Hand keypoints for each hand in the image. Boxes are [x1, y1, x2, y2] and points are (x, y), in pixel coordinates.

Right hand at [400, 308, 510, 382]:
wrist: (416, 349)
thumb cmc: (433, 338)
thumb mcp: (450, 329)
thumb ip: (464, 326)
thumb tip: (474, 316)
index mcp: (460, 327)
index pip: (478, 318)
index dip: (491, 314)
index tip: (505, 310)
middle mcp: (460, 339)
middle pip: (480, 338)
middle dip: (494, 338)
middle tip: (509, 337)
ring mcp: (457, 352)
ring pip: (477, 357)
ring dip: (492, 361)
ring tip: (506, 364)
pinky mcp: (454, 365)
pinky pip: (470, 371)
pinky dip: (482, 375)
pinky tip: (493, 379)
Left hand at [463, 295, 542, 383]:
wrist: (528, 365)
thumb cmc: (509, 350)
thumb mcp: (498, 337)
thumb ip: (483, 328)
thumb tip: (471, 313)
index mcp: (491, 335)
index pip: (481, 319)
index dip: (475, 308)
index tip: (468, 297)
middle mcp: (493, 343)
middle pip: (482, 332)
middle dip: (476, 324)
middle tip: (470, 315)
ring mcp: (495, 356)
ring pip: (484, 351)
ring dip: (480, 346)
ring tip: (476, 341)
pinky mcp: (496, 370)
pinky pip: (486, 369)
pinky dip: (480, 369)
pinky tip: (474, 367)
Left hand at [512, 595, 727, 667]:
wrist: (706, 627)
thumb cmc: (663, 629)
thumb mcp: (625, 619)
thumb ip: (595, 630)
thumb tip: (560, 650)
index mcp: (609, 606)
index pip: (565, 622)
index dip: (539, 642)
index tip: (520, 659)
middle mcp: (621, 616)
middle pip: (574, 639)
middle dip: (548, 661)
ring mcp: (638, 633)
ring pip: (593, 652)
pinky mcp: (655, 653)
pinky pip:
────────────────────
What is being asked -
All of the entries must be written out exactly as they stand.

Task answer -
Hand keypoints for each hand in the image. Boxes are [x1, y1, x2, y2] and points are (x, y), in pixel coordinates.

Right hand at [400, 308, 510, 382]:
wrist: (416, 349)
thumb cmc: (433, 338)
thumb mcp: (450, 329)
thumb ip: (464, 326)
thumb tip: (474, 316)
index mcp: (460, 327)
index pip: (478, 318)
index dip: (491, 314)
index tip: (505, 310)
middle mcp: (460, 339)
middle pip: (480, 338)
middle dip: (494, 338)
middle tip: (509, 337)
ring mcp: (457, 352)
ring pip: (477, 357)
ring dip: (492, 361)
ring tip: (506, 364)
pinky mcp: (454, 365)
pinky pip: (470, 371)
pinky dip: (482, 375)
pinky tip: (493, 379)
Left hand at [463, 295, 542, 383]:
wrist: (528, 365)
thumb cmc: (509, 350)
thumb mcp: (498, 337)
thumb ip: (483, 328)
thumb tip: (471, 313)
index mcp: (491, 335)
index pip: (481, 319)
index dip: (475, 308)
index tip: (468, 297)
middle mcp: (493, 343)
middle pip: (482, 332)
middle dip: (476, 324)
middle tip: (470, 315)
ring mcp: (495, 356)
ring pip: (484, 351)
ring dip: (480, 346)
ring tip: (476, 341)
pinky mcp: (496, 370)
pinky pip: (486, 369)
pinky dip: (480, 369)
pinky tip: (474, 367)
Left hand at [512, 595, 727, 667]:
wrist: (706, 627)
thumb cmc: (663, 629)
thumb mcp: (625, 619)
thumb ip: (595, 630)
thumb tip: (560, 650)
index mcp: (609, 606)
index pip: (565, 622)
index dip: (539, 642)
index tip: (520, 659)
middle mcp: (621, 616)
middle pip: (574, 639)
middle dip: (548, 661)
ring mcp: (638, 633)
ring pip: (593, 652)
pinky mcp: (655, 653)
pinky pip:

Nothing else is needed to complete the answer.